• Laverne Banderk

No Milk? No Problem!

Updated: Oct 3, 2019

For the first nine years of her life, my daughter was an avid milk drinker.  Warm milk, mind you, but still milk at every meal.   We never had to bribe her or remind her to drink her milk, it was pretty much gone as soon as we poured it for her.  But then, just after she turned nine, she began having some stomach troubles, often complaining of a tummy ache, causing her to miss out on things because either her stomach was bothering her or she was worried that it would start to act up.  She insisted that the cause wasn't because she was worrying about something, and that everything was fine at school and with her friends, which we confirmed with her teachers, so we decided we needed to take a closer look at her diet.  We took her off dairy for a few weeks, and even had her tested for celiac disease.  But, quickly discovered it wasn't gluten or dairy that was bothering her stomach, as the stomach aches continued despite testing negative for celiac disease and the removal of dairy from her diet.


We put her back on dairy and gluten, and over time the stomach aches just stopped and haven't returned. When we ask her about it now, she admits that maybe she was just anxious or worried about something that at the time she just wasn't able to explain or verbalize to us, and that was causing the tummy aches.  However, despite returning to her regular diet, she has never returned to drinking milk (other than a little bit in cereal).  She refuses to drink it as well as any other nut or plant-based milks.  Her explanation is that she just doesn't like it anymore, but we're pretty sure part of her is convinced the milk was causing her stomach aches.


So, how do you ensure that your child who refuses to drink milk is still getting their Recommended Dietary Allowance of calcium of 1,300 mg/day?
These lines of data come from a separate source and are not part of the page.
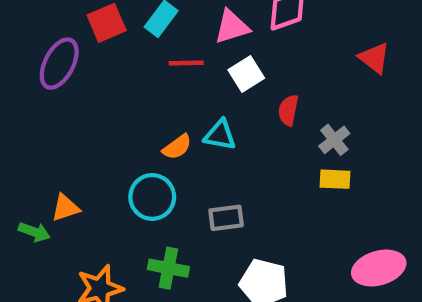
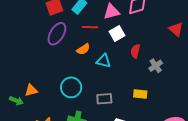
purple ellipse: (59, 64) -> (57, 34), moved
orange semicircle: (177, 147) -> (83, 49), moved
yellow rectangle: (335, 179) -> (140, 94), moved

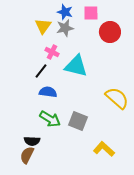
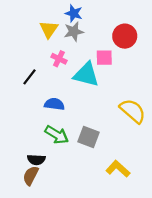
pink square: (91, 13) -> (104, 58), moved
black line: (41, 71) -> (29, 77), moved

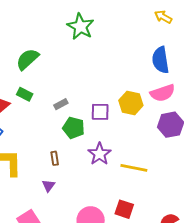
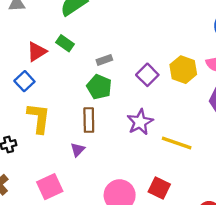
purple square: (100, 112) -> (147, 75), turned 36
green pentagon: (74, 128) -> (99, 87), moved
brown rectangle: (55, 158) -> (89, 120), size x1.5

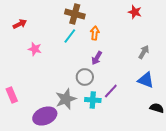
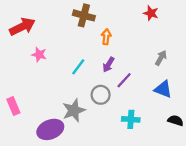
red arrow: (20, 24) -> (22, 27), size x1.6
cyan line: (70, 36) -> (78, 67), moved
gray circle: (85, 77) -> (101, 95), moved
purple line: (111, 91) -> (124, 80), moved
cyan cross: (93, 100) -> (131, 119), moved

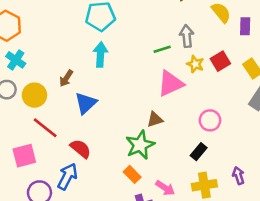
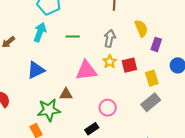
green line: (162, 49) -> (73, 36), moved
blue triangle: (86, 103) -> (36, 70), moved

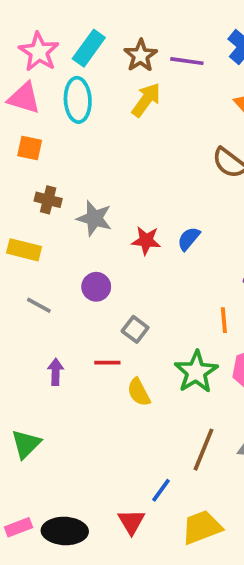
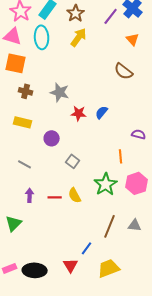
purple line: (187, 61) -> (111, 16), moved, turned -60
orange square: (30, 148) -> (16, 63), size x1.5
gray star: (94, 218) -> (60, 92), moved
yellow rectangle: (24, 250) -> (23, 122), moved
gray line: (39, 305) -> (25, 164), moved
red line: (107, 363) -> (55, 197), moved
purple arrow: (56, 372) -> (30, 195), moved

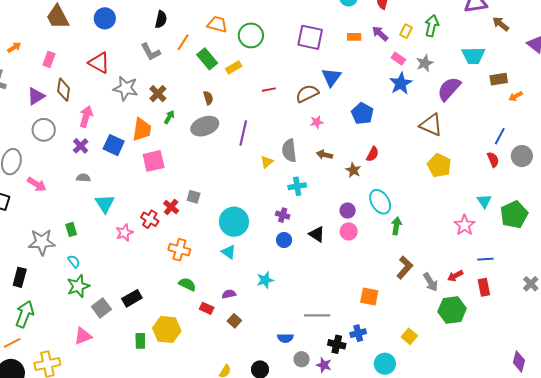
You find other sources of calcium that they will eat or drink.  Luckily, she still enjoys other dairy products that provide her diet with some calcium:

  • yogurt

  • cheese

  • ice cream (although in limit amounts, of course)

Fruits and vegetables can also be good sources of calcium:

  • broccoli

  • kale

  • carrots

  • oranges

  • kiwi

  • berries

Nuts, such as almonds and walnuts, are also great sources of calcium that she enjoys and we have been trying to incorporate more into her diet.  And finally, some of the calcium in her diet comes from calcium-fortified foods/drinks or is added during food processing:

  • calcium-fortified orange juice

  • baked goods such as tortilla shells, breads and crackers


Fish consumed with bones is another good source of calcium, however, my daughter, as well as the rest of us, unfortunately, are not fish eaters. That's a whole other blog post - alternate sources of the very important omega-3 and omega-6 fatty acids!
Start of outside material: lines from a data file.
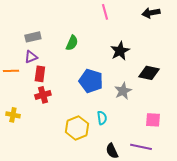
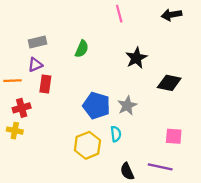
blue pentagon: (91, 81) -> (97, 106), moved
gray star: (123, 91) -> (127, 106), moved
red cross: (43, 95) -> (22, 108), moved

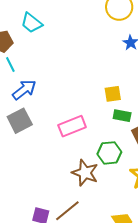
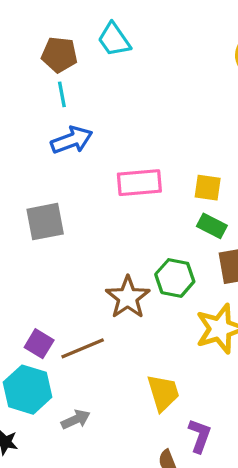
gray square: (20, 121) -> (45, 222), moved
pink rectangle: (72, 126) -> (139, 183), moved

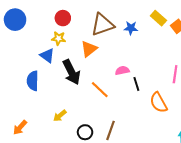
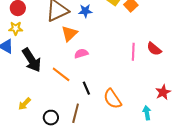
orange triangle: (89, 49) -> (69, 33), moved
black line: (136, 84) -> (86, 88), moved
orange semicircle: (159, 102) -> (112, 99), moved

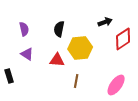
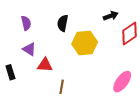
red triangle: (57, 60) -> (45, 65), moved
brown line: (76, 81) -> (62, 87), moved

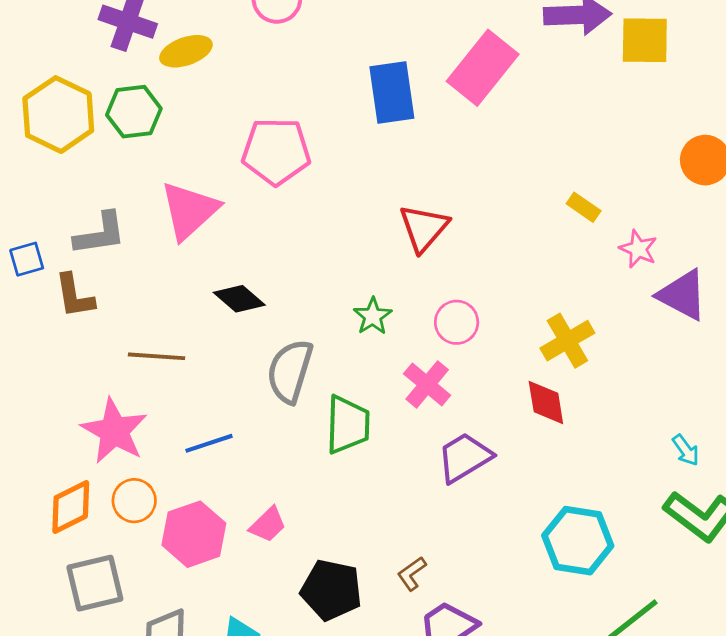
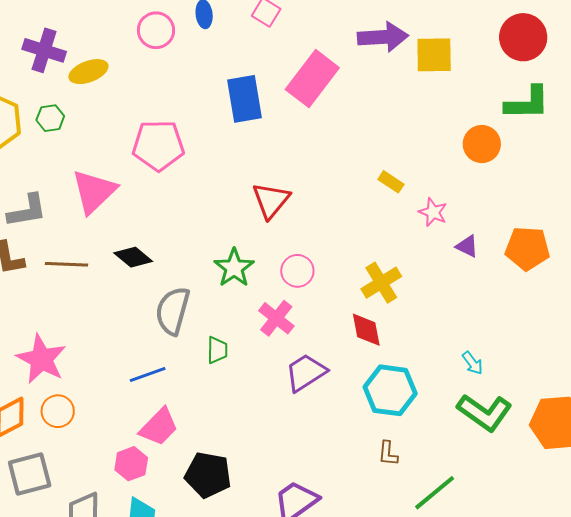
green hexagon: (134, 112) -> (50, 118), size x0.7
purple triangle: (683, 295) -> (467, 246), size x0.6
green star: (373, 316) -> (234, 268), size x1.4
brown line: (157, 356) -> (67, 264), moved
green trapezoid: (348, 425) -> (217, 350), size x0.6
blue line: (209, 443) -> (148, 374), moved
pink trapezoid: (268, 525) -> (159, 427), size x1.4
pink hexagon: (194, 534) -> (131, 464), moved, size x0.7
cyan hexagon: (578, 541) -> (390, 390), moved
brown L-shape: (412, 574) -> (388, 454), moved, turned -48

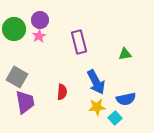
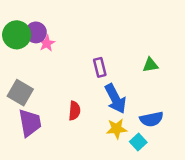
purple circle: (40, 20) -> (36, 32), moved
purple rectangle: (79, 42) -> (100, 67), moved, size x0.7

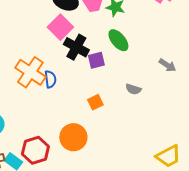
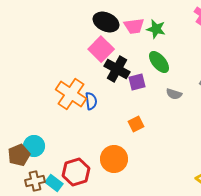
gray semicircle: (133, 89) -> (174, 94), moved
A daily multi-vitamin, in addition to a vitamin D supplement, also helps increase her calcium intake.  It is important to note that vitamin D enhances calcium absorption.  When vitamin D is deficient, calcium absorption drops to about 10%.  Living in Canada, it is not uncommon for us to have a vitamin D deficiency, especially during the winter months when our exposure to the sun is much less than in the summer.


So, if you have a child (or an adult) in your life that refuses to drink any type of milk, there is no need to worry about their calcium consumption as long as you are providing them with other sources of calcium that they enjoy and are happy to eat or drink.